Le cinéaste, palme d’or en 2010, expose, à la galerie Torri à Paris, les clichés oniriques de son quotidien. Douillet et mélancolique.
«The Last Years of the River» (2016), d’Apichatpong Weerasethakul. (Photo Kick The Machine and Torri)
publié le 6 mai 2016 à 17h51

Quand nombre d'artistes vidéastes transforment le white cube d'un musée, ou d'une galerie, en salle obscure avec écran géant et système sonore dernier cri enveloppant, le cinéaste thaïlandais Apichatpong Weerasethakul, lauréat d'une palme d'or au Festival de Cannes en 2010, fait, lui, le chemin inverse. Il faut dire qu'il a toujours eu un pied des deux côtés, accrochant films et photographies quasiment sur un même plan, au musée d'Art moderne de la ville de Paris où il exposait, en 2009, les prémices de son film Oncle Boonmee…  Il n'est pas venu exposer à la galerie Torri à Paris (1) pour y faire le noir : il fait jour durant la journée, sombre le soir, et même si y brille en continu la lueur artificielle d'une «mandarine», ce puissant spot gélatiné utilisé lors des tournages, l'intensité lumineuse des petits films varie d'heure en heure. L'avantage et le bonheur qu'il trouve dans le format de l'exposition tient aussi à ce qu'il n'a «pas eu  besoin d'équipe pour tourner, ni d'histoire à raconter».

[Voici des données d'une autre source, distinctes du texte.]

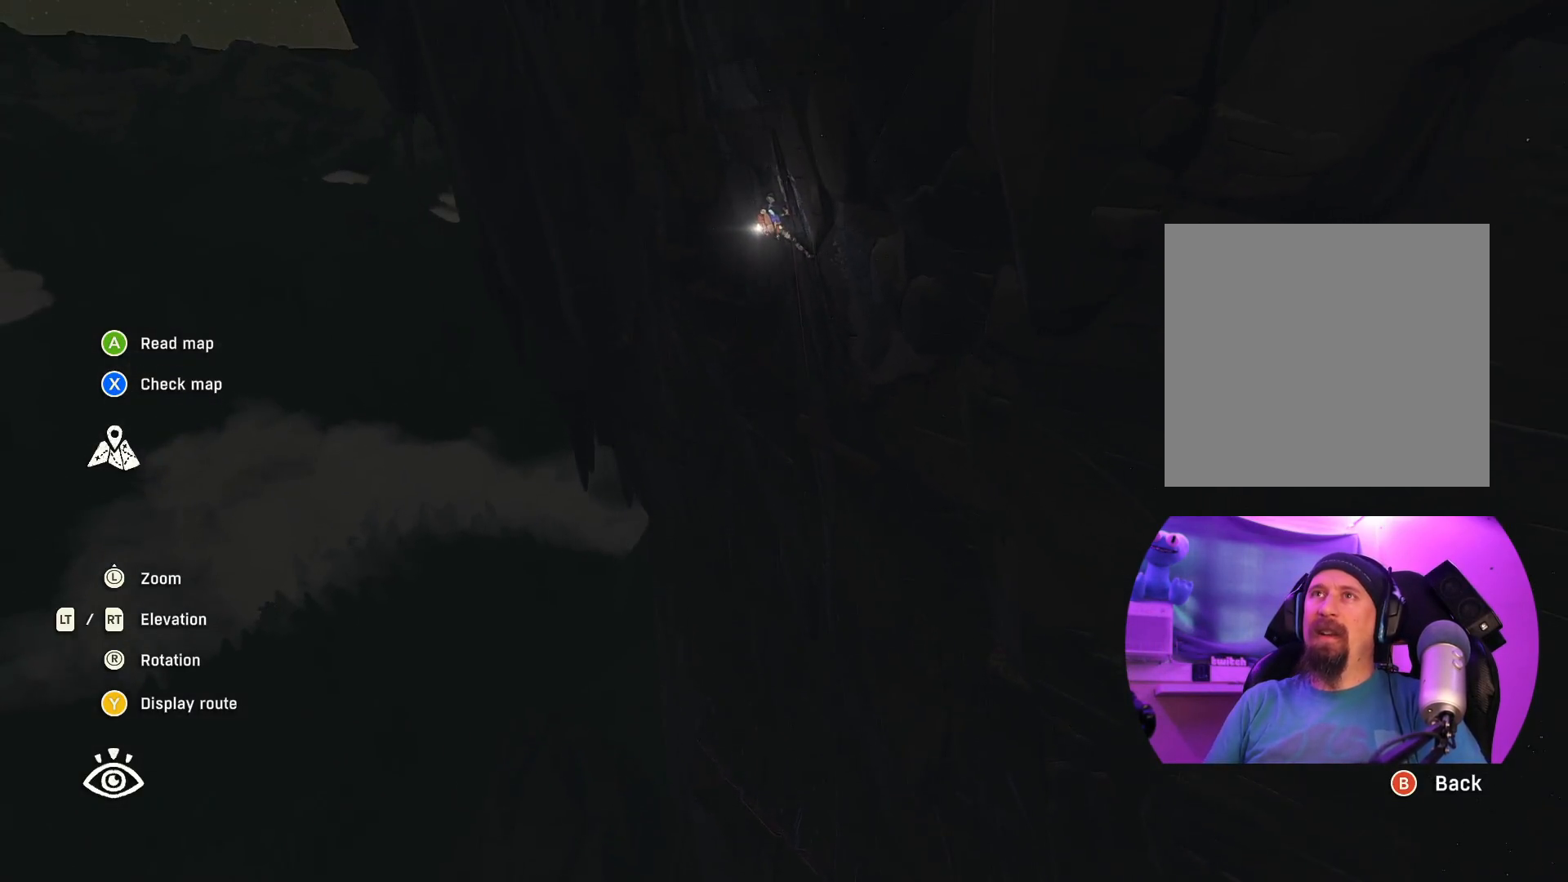
{"dt_ms": 500, "buttons": [], "left_stick": "center", "right_stick": "up", "events": [[267, "right_stick", "up-left"], [400, "right_stick", "up"]]}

Aux murs défilent des images de roseaux se balançant et bruissants dans le vent devant chez lui, à Chiang Mai, dans le nord de la Thaïlande où Weerasethakul vit dans une maison cernée de nénuphars ; des feux de bengale s’enflammant dans le ciel, suivis à travers des buissons ; puis un dessin animé retraçant, d’un trait tremblotant, un rêve où des espèces de cibles multicolores viennent trouer régulièrement les parois d’un habitacle. Le petit film s’achève (ou débute, c’est une boucle) sur cette drôle d’intrusion d’un essaim d’abeilles ayant décidé de crécher au creux d’une baffle, et qu’il faut bien chasser…

Une scène domestique de la vie sauvage à l'image de l'exposition : Apichatpong Weerasethakul y filme ce qu'il a sous les yeux au quotidien mais qui palpite dans une espèce de rêve éveillé. La preuve avec les photographies qu'il accroche à la même hauteur et dans cette même lumière à peine tamisée que les films : l'une, first light, saisit, au petit matin, une silhouette emmitouflée dans sa couette, tandis qu'au fond, à travers les rideaux plissés, le jour se lève. Une autre montre l'image d'une botte embrasée suspendue sur un fond bleuté crépusculaire au-dessus du Mékong, dont on apprend - le titre (The Last Years of the River) est un indice - qu'un projet d'aménagement territorial pourrait en dévier le cours.

Avec cette expo ouatée et mélancolique, pas feutrée cependant, plutôt inquiète, comme ce qu’on ressent un dimanche soir, Apichatpong Weerasethakul réussit dans cet espace minuscule à faire quelque chose comme une exposition à la maison.

(1) Galerie Torri 7, rue Saint-Claude (75003).